Le lémur catta est le plus ancien des lémuriens de Madagascar décrits par les Européens et le seul représentant du genre Lemur qui est à l'origine du nom général donné à ce groupe de primates.
Bien qu'il s'adapte facilement à la vie en captivité et soit présent dans bon nombre de zoos de la planète, le lémur catta est une espèce dont la survie à l'état sauvage est sévérement compromise et il fait partie des 25 primates les plus menacés au monde.
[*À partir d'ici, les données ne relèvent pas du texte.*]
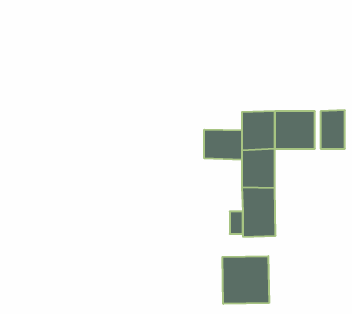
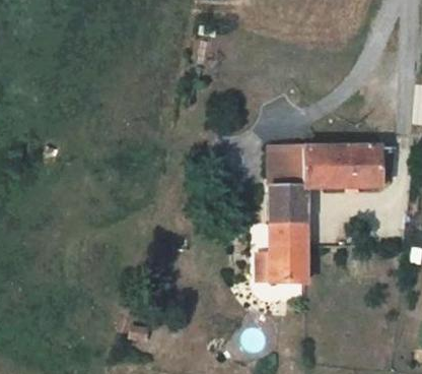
building: [204,130,242,160] -> none
building: [222,256,269,304] -> none

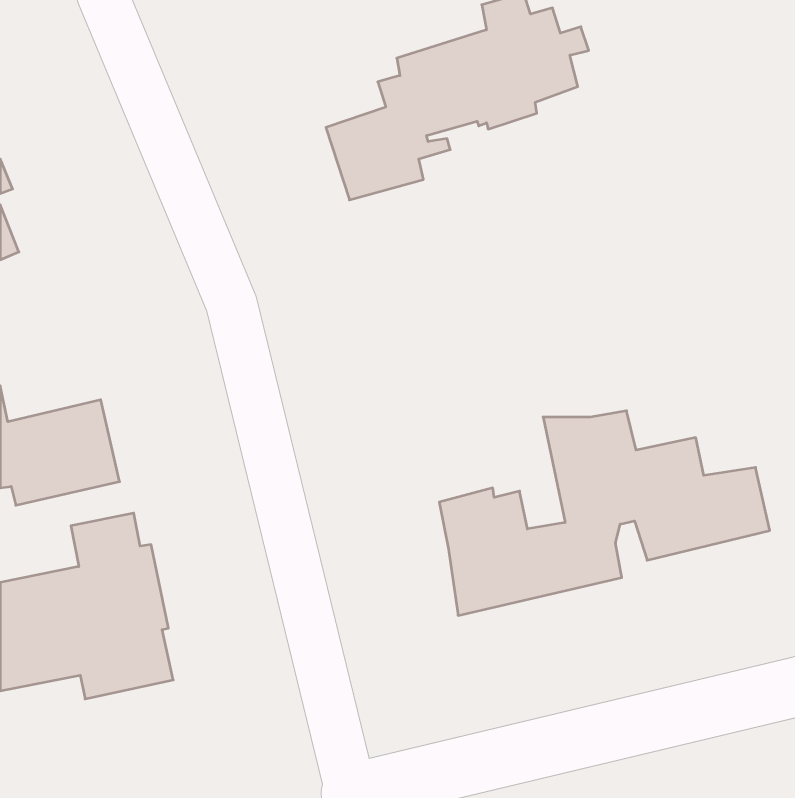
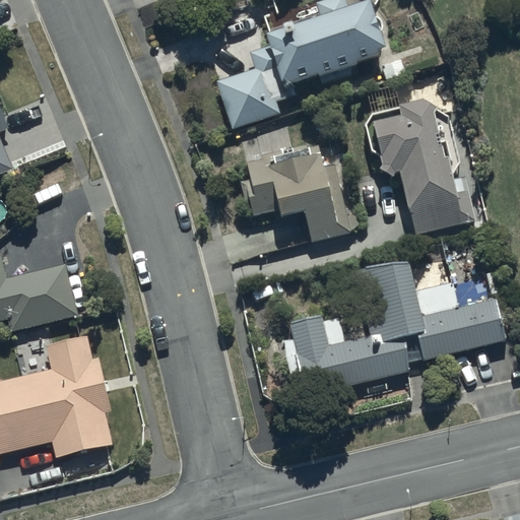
building: none -> [368,105,460,237]
building: none -> [246,141,365,242]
L'espèce est couramment nommée en français lémur catta ou maki catta. S'agissant d'un des premiers specimens décrits de lémuriens, d'autres dénominations se retrouvent dans la littérature historique: maki à queue annelée, mocock ou mococo, lémur à queue annelée ou encore lémur-chat.
Le terme Lemur, qui décrit le genre monotypique, a été inventé par le fondateur de la nomenclature binomiale moderne, Carl von Linné. Il tire son origine du goût qu'avait le naturaliste pour le latin, la langue dominante des sciences de l’époque, ainsi que de sa bonne connaissance des auteurs romains tels que Virgile et Ovide. Les "lémures" de la mythologie romaine étaient des spectres ou des fantômes exorcisés lors de la "fête des lémures". À l'origine, le terme Lemur fut créé pour décrire le loris grêle (Loris tardigradus), un petit primate du Sri Lanka.
En biologie et écologie, l'expression "espèce en danger" s'applique à toute espèce risquant de disparaître à court ou moyen terme. Selon le congrès mondial de l'UICN de septembre 2016, "les trois quarts des espèces en danger d’extinction sont menacées par l'agriculture, la conversion des terres, la surexploitation des ressources", ce qu'un article du 10 août, dans la revue Nature traduit sous le titre "Les ravages des fusils, des filets et des bulldozers" aussi qualifiés de grands tueurs parmi les facteurs de régression de 8 700 espèces animales et végétales évaluées et classées en 2016 comme menacées ou quasi menacées de disparition sur la liste rouge de l'UICN.